Artikels

Heupprothese & operatie voor artrose van heup

Artrose of slijtage van het heupgewricht is het gevolg van een verlies aan kraakbeen ter hoogte van de heupkom en de heupkop. Hierdoor ontstaat er progressief een ruw contact tussen het onderliggende bot van beide beenderen. Dit veroorzaakt pijn (meestal liespijn) en een ontsteking van het gewrichtskapsel. Het lichaam reageert met aanmaak van extra bot aan de rand van het gewricht (osteofyten) waardoor de beweeglijkheid achteruit gaat.
Dit uit zich in:

  • een startstijfheid
  • een verminderde heupflexie
  • heupabductie
  • heuprotatie

Op een röntgenfoto zijn de belangrijkste kenmerken van artrose naast deze osteofyten, cysten (holtes) in het bot net onder het gewricht en een vernauwing van de gewrichtsspleet.
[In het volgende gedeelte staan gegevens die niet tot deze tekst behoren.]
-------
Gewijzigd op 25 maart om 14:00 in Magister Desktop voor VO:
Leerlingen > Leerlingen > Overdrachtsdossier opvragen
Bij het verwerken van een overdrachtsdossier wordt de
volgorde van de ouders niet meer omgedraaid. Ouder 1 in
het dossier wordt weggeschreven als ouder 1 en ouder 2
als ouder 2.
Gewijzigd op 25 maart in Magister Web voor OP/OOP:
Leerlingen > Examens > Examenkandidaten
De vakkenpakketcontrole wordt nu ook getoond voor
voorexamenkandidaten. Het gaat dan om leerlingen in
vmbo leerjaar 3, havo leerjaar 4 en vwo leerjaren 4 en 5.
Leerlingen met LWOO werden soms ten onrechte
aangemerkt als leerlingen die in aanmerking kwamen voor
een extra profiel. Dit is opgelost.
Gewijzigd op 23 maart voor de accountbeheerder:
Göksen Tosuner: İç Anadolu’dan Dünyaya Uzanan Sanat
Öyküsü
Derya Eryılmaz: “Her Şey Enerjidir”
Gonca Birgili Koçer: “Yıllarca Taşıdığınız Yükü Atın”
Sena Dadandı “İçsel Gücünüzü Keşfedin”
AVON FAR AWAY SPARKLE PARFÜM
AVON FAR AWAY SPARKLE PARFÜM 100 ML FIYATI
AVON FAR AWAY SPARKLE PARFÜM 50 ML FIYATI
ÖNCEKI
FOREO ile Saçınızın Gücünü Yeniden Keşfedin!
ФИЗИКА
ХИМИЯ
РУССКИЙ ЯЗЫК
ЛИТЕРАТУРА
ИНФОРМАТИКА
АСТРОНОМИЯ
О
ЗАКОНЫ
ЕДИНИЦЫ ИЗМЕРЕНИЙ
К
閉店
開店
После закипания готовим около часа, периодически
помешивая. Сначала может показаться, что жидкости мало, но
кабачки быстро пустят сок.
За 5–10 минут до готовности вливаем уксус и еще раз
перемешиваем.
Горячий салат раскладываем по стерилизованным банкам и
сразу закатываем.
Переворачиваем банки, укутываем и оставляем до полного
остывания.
De slijtage van de gladde kraakbeenlaag van het gewricht is de voornaamste reden om over te gaan tot het plaatsen van een heupprothese. Er zijn verschillende oorzaken die aanleiding kunnen geven tot kraakbeenverlies.
De meest voorkomende zijn:

  • ouderdom
  • reuma
  • een vroeger ongeval
  • avasculaire necrose
  • aangeboren heupdysplasie
  • femoro-acetabulair impingement

 

De behandeling van artrose bestaat uit vier delen. Er wordt steeds gestart met een conservatief (zonder operatie) beleid waarbij pijnmedicatie een belangrijke rol speelt. Dit zal vaak reeds door uw huisarts opgestart zijn. Paracetamol is een goede pijnstiller die in de beginfase van artrose zeker zijn nut heeft. Bij opstoten van pijn kan een ontstekingsremmer (nsaid) gedurende korte periode (2-3wk) soelaas brengen. Een NSAID mag niet langdurig worden genomen gezien het risico op maagzweren/bloedingen en schade aan de nieren. Glucosamine preparaten hebben geen bewezen algemeen effect, doch sommigen reageren hier zeer goed op. Ze kunnen zeker geen kwaad. Dit wordt vaak gecombineerd met kinesitherapie om het heupgewricht soepel te houden en spierversterkende oefeningen aan te leren. Bij jonge patiënten met matige tot milde tekenen van artrose kunnen infiltraties in het gewricht overwogen worden. Er wordt dan geopteerd voor een verdovingsmiddel en een kleine hoeveelheid cortisone, of voor een hyaluronzuur preparaat. De inspuiting in het gewricht gebeurt in de operatiezaal met een radiografische controle van de positie van de naald zodat men zeker is dat deze zich intra-articulair bevindt. Als voorgaande middelen niet meer helpen en de verstijving en de pijn toeneemt, is een nieuwe heup of een totale heupprothese (THP) de definitieve behandeling. Meer informatie over de heupprothese en het leven met een heupprothese kan u in een aparte folder terug vinden.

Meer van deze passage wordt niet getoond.